Oleh Nia Samsihono
Ketua Satupena DKI Jakarta
“Serakahnomiks bukan sekadar istilah, tetapi cermin buram yang memantulkan wajah pejabat dan rakyat sekaligus.”
HATIPENA.COM – Presiden Prabowo Subianto memperkenalkan istilah serakahnomiks dalam pidato penutupan Kongres Partai Solidaritas Indonesia (PSI) di Surakarta (Solo), Minggu malam, 20 Juli 2025. Ia menyebut adanya “mazhab baru ekonomi” yang tidak diajarkan di kampus mana pun: ilmu serakah. Istilah itu bukan sekadar permainan kata, melainkan tamparan keras atas kenyataan yang selama ini kita saksikan.
Kita tahu, keserakahan telah lama merusak sendi kehidupan bangsa. Lihatlah skandal e-KTP yang merugikan triliunan rupiah, atau izin ekspor benur yang dijadikan ladang suap. Bahkan bantuan sosial saat pandemi pun tak luput dari praktik serakahnomiks. Semua itu memperlihatkan wajah keserakahan yang terorganisasi rapi. Namun, serakahnomiks tidak hanya milik pejabat. Ia juga lahir dari sikap permisif masyarakat.
Kita sering menerima politik uang dengan alasan “sudah biasa.” Kita terkagum-kagum pada pejabat bergelimang kemewahan, seolah itulah tanda kewibawaan.

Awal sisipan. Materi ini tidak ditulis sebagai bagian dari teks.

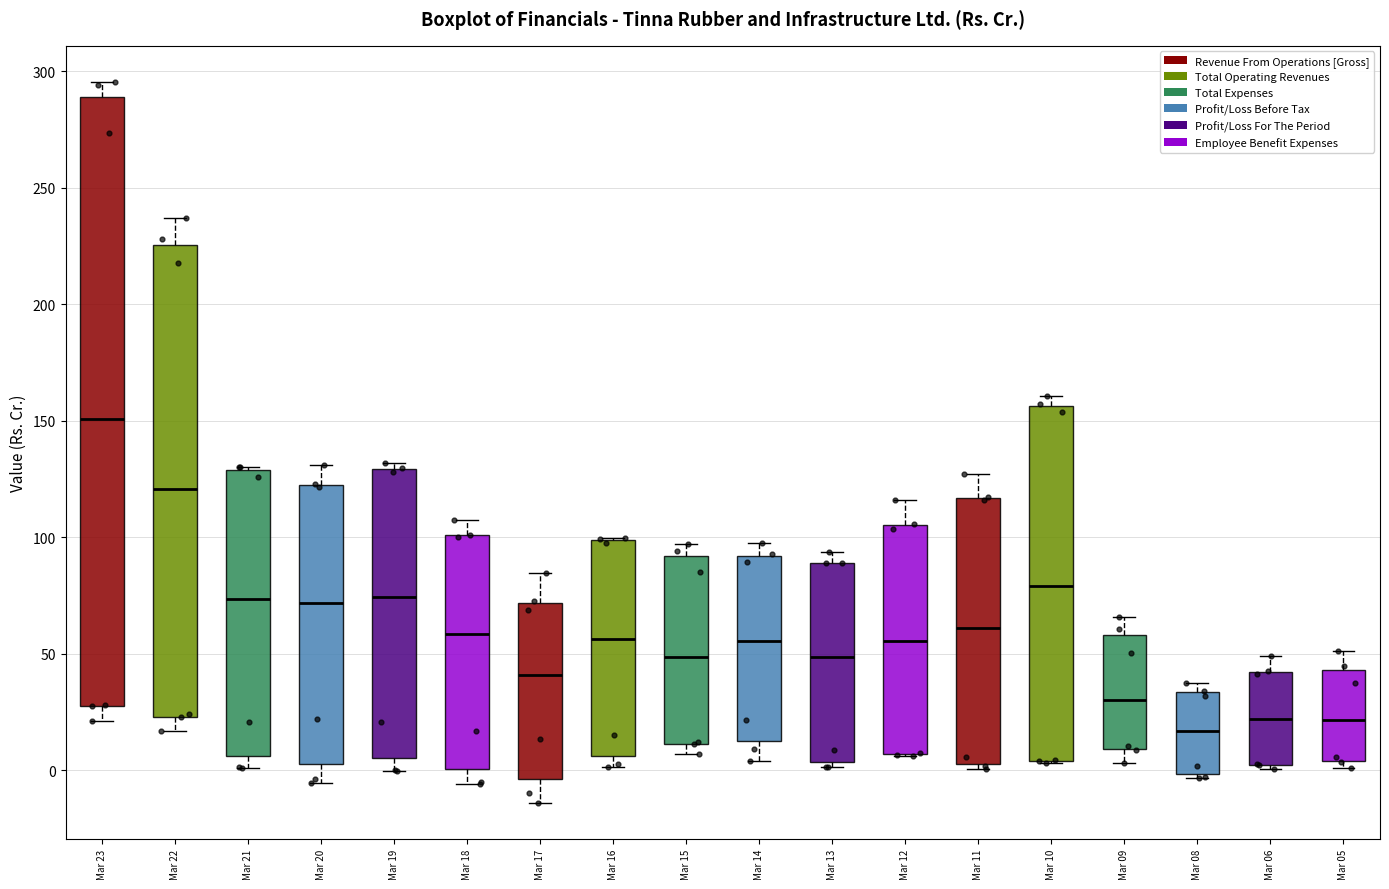

Where does the median line of the box for Mar 06 sit on the y-axis? The values are not printed on the chart, so give them approximately, as read against the axis.

20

Dalam arti tertentu, kita ikut menyuburkan budaya serakahnomiks.
Sejarah filsafat memberi pelajaran penting. Aristoteles pernah memperingatkan bahwa negara akan hancur jika penguasa tidak bekerja demi kebaikan bersama. Jürgen Habermas menekankan bahwa kebenaran harus lahir dari komunikasi rasional, bukan dari transaksi tersembunyi. Jika pejabat memilih jalan serakah, dan rakyat membiarkannya, maka bangsa ini berjalan menuju jurang kehancuran.

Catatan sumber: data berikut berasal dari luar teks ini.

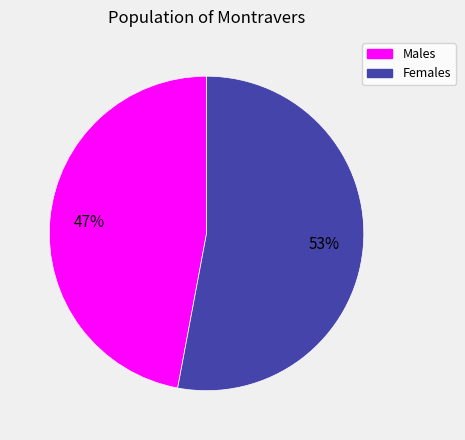

Is there a majority slice in this chart?

Yes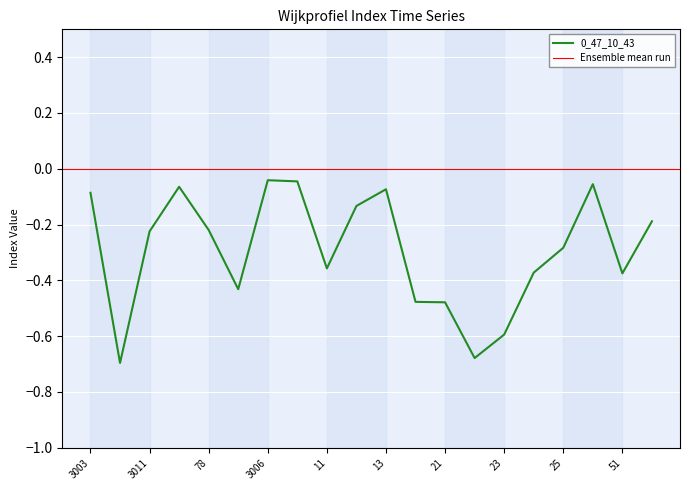

Which category has the highest value across all series?

3006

Negara lain memberi teladan berbeda. Singapura menekan korupsi dengan gaji pejabat yang memadai dan hukum tanpa kompromi. Di Skandinavia, pejabat publik dihormati karena integritasnya, bukan karena panjang iring-iringan mobil dinas. Kontras dengan kita, yang sering masih terjebak dalam simbol kemewahan.
Pertanyaannya: apakah istilah serakahnomiks hanya akan menjadi jargon baru, atau bisa menjadi titik balik? Jawabannya bergantung pada keberanian kita. Pemerintah perlu membuktikan komitmen dengan penegakan hukum yang tegas dan konsisten. Media harus menjaga independensi, terus membuka tabir keserakahan yang tersembunyi. Rakyat pun dituntut berani menolak politik uang, serta menilai pejabat dari integritas, bukan gemerlap fasilitas.
Serakahnomiks sejatinya adalah cermin. Kita bisa memilih bercermin lalu berpaling, atau menatapnya jujur dan mulai membersihkan noda. Jika tidak, istilah yang lahir dari pidato Presiden akan tinggal sebagai bahan olok-olok, bukan sebagai kesadaran baru.
Kita tentu tak ingin serakahnomiks menjadi warisan untuk anak cucu. Maka melawannya bukan sekadar tugas pemerintah, tetapi tanggung jawab kita bersama.
“Serakahnomiks bukan takdir, ia hanya akan hidup selama kita membiarkannya. Melawan serakahnomiks berarti memilih masa depan yang lebih jujur bagi anak cucu.”
*) Penulis dan pemerhati budaya. Lulusan Fakultas Sastra Universitas Diponegoro dan Magister Humaniora Universitas Indonesia.